• **Problem requirements**
Reproduce the records word for word, starting at the line that contains "AFRICAN BANTU LANGUAGE" and continuing through the last line of the records, with both of those lines included.

※

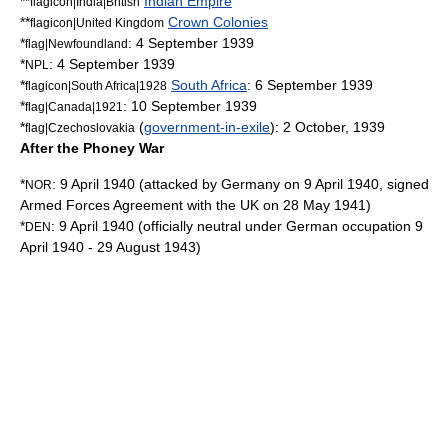
**
Indian Empire
flagicon|India|British
**
Crown Colonies
flagicon|United Kingdom
*
:
4 September
1939
flag|Newfoundland
*
:
4 September
1939
NPL
*
South Africa
:
6 September
1939
flagicon|South Africa|1928
*
:
10 September
1939
flag|Canada|1921
*
(
government-in-exile
):
2 October
,
1939
flag|Czechoslovakia
After the Phoney War
*
:
9 April
1940
(attacked by Germany on 9 April 1940, signed
NOR
Armed Forces Agreement
with the UK on 28 May 1941)
*
:
9 April
1940
(officially neutral under German occupation 9
DEN
April 1940 - 29 August 1943)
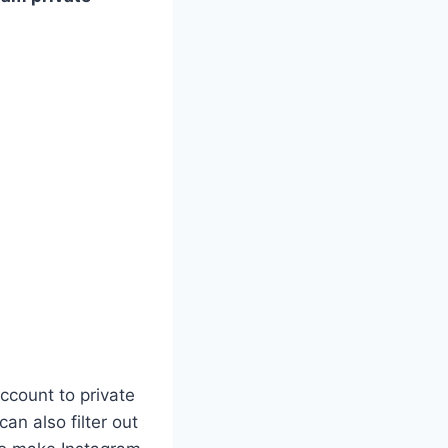
ccount to private
an also filter out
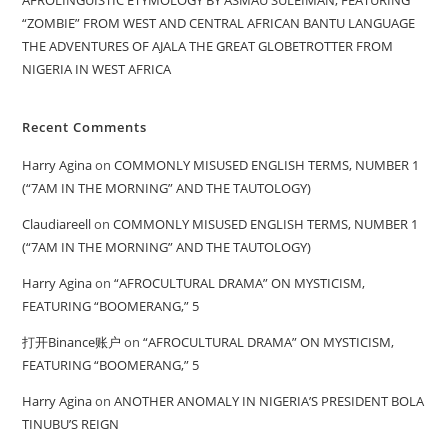
“ZOMBIE” FROM WEST AND CENTRAL AFRICAN BANTU LANGUAGE
THE ADVENTURES OF AJALA THE GREAT GLOBETROTTER FROM
NIGERIA IN WEST AFRICA
Recent Comments
Harry Agina
on
COMMONLY MISUSED ENGLISH TERMS, NUMBER 1
(“7AM IN THE MORNING” AND THE TAUTOLOGY)
Claudiareell
on
COMMONLY MISUSED ENGLISH TERMS, NUMBER 1
(“7AM IN THE MORNING” AND THE TAUTOLOGY)
Harry Agina
on
“AFROCULTURAL DRAMA” ON MYSTICISM,
FEATURING “BOOMERANG,” 5
打开Binance账户
on
“AFROCULTURAL DRAMA” ON MYSTICISM,
FEATURING “BOOMERANG,” 5
Harry Agina
on
ANOTHER ANOMALY IN NIGERIA’S PRESIDENT BOLA
TINUBU’S REIGN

※

• **Task response**
“ZOMBIE” FROM WEST AND CENTRAL AFRICAN BANTU LANGUAGE
THE ADVENTURES OF AJALA THE GREAT GLOBETROTTER FROM
NIGERIA IN WEST AFRICA
Recent Comments
Harry Agina
on
COMMONLY MISUSED ENGLISH TERMS, NUMBER 1
(“7AM IN THE MORNING” AND THE TAUTOLOGY)
Claudiareell
on
COMMONLY MISUSED ENGLISH TERMS, NUMBER 1
(“7AM IN THE MORNING” AND THE TAUTOLOGY)
Harry Agina
on
“AFROCULTURAL DRAMA” ON MYSTICISM,
FEATURING “BOOMERANG,” 5
打开Binance账户
on
“AFROCULTURAL DRAMA” ON MYSTICISM,
FEATURING “BOOMERANG,” 5
Harry Agina
on
ANOTHER ANOMALY IN NIGERIA’S PRESIDENT BOLA
TINUBU’S REIGN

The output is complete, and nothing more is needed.